Text section:
=-=-=-=-=

Last week, the U.S. Solicitor General Donald Verrilli argued with the U.S. Supreme Court for the constitutionality of the Patient Protection and Affordable Care Act, colloquially known as “ObamaCare.”

Opponents of the bill have argued that the law’s individual mandate is a usurpation of the federal governments powers and a violation of the Constitution’s Commerce Clause, which gives Congress power to regulate commerce among foreign nations and among the states.

Regardless of how the Commerce Clause is interpreted, the individual mandate attempts to solve a problem created by existing health care mandates, and anyone who opposes ObamaCare on those grounds is likely guilty of trying to have it both ways.

Allow me to explain.

The first law to consider is Section 106 of the Internal Revenue Code. This is what allows employees to purchase health insurance with their pre-tax income. While not a mandate per se, this provision compels employees to buy health insurance or else pay taxes on that income.

The Bureau of Labor Statistics reports that, on average, 7.6 percent of a private industry worker’s salary goes to health benefits. With an average effective tax rate of 10 to 15 percent, those benefits save taxpayers hundreds, if not thousands, of dollars.

Legally, this deduction is not considered a mandate or a subsidy, but Section 106 is the economic equivalent of paying people to buy health insurance. Is that different from charging people who don’t buy health insurance?

Economically, the incentives are the same, and defending one but not the other is a textbook example of keeping two sets of books.

The second law to consider is the Emergency Medical Treatment and Active Labor Act, which was signed into law by Republican President Ronald Reagan and is quite possibly the most widely supported law pertaining to health care.

EMTALA is the law that requires emergency rooms to provide emergency care for anyone demanding it, whether or not they need it and whether or not they can afford to pay or even intend to pay the bill for it.

=-=-=-=-=

Provided records:
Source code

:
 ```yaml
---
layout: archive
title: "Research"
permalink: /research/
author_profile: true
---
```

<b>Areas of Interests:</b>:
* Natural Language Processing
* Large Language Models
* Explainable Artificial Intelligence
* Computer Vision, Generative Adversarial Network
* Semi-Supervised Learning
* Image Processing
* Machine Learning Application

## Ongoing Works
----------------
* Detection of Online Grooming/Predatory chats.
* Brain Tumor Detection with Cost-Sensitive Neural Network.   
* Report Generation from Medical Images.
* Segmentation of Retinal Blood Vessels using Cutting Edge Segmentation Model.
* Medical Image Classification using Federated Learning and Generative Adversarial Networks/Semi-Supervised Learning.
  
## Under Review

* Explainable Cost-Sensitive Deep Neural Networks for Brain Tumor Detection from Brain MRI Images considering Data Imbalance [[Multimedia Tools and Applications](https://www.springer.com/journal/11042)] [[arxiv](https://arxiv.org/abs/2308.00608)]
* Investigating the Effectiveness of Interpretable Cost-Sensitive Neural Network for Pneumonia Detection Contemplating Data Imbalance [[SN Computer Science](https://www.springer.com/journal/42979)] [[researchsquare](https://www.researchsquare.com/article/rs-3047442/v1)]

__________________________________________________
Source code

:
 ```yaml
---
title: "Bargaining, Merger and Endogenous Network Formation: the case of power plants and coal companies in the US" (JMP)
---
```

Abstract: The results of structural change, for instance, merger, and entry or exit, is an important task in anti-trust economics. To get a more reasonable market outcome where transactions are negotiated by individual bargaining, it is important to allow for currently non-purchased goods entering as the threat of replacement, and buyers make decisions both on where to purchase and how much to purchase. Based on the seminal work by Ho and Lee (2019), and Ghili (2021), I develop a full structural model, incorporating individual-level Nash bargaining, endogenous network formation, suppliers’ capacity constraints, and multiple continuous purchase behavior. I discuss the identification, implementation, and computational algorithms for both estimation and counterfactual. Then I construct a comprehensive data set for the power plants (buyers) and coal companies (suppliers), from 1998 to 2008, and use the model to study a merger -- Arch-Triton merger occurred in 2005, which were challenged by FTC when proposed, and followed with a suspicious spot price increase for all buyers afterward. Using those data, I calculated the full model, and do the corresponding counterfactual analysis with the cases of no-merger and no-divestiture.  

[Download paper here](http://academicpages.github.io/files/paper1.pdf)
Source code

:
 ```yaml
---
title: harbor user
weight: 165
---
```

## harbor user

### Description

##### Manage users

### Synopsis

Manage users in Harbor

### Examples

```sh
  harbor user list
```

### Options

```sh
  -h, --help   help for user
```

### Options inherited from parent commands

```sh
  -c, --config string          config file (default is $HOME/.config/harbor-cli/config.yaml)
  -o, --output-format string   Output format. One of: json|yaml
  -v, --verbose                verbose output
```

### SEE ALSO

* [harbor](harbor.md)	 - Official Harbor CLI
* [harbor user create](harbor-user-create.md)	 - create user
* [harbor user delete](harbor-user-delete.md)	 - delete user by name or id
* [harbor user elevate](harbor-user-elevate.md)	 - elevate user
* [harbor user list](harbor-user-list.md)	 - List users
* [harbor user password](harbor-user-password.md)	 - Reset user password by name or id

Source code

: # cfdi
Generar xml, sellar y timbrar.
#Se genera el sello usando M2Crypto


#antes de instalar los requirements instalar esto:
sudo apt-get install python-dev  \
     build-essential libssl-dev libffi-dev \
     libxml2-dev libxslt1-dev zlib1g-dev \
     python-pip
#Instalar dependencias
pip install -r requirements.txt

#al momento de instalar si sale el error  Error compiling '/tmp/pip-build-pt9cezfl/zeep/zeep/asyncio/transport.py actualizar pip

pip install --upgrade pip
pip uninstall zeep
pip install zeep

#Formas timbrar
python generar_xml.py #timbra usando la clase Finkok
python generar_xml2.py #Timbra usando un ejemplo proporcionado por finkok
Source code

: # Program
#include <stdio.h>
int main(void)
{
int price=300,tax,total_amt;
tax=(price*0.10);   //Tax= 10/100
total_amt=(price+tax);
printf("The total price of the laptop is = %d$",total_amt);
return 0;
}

=-=-=-=-=

Problems and tasks:
1. In the text on ObamaCare, translate this sentence into Spanish: "The first law to consider is Section 106 of the Internal Revenue Code."
2. According to the text on ObamaCare, what share of a private industry worker's salary goes to health benefits on average?
3. Reproduce the passage of the text on ObamaCare starting at "Last week, the" and ending at "it both ways.".

Task results:
1. La primera ley a considerar es la Sección 106 del Código de Impuestos Internos.

2. 7.6 percent

3.
Last week, the U.S. Solicitor General Donald Verrilli argued with the U.S. Supreme Court for the constitutionality of the Patient Protection and Affordable Care Act, colloquially known as “ObamaCare.”

Opponents of the bill have argued that the law’s individual mandate is a usurpation of the federal governments powers and a violation of the Constitution’s Commerce Clause, which gives Congress power to regulate commerce among foreign nations and among the states.

Regardless of how the Commerce Clause is interpreted, the individual mandate attempts to solve a problem created by existing health care mandates, and anyone who opposes ObamaCare on those grounds is likely guilty of trying to have it both ways.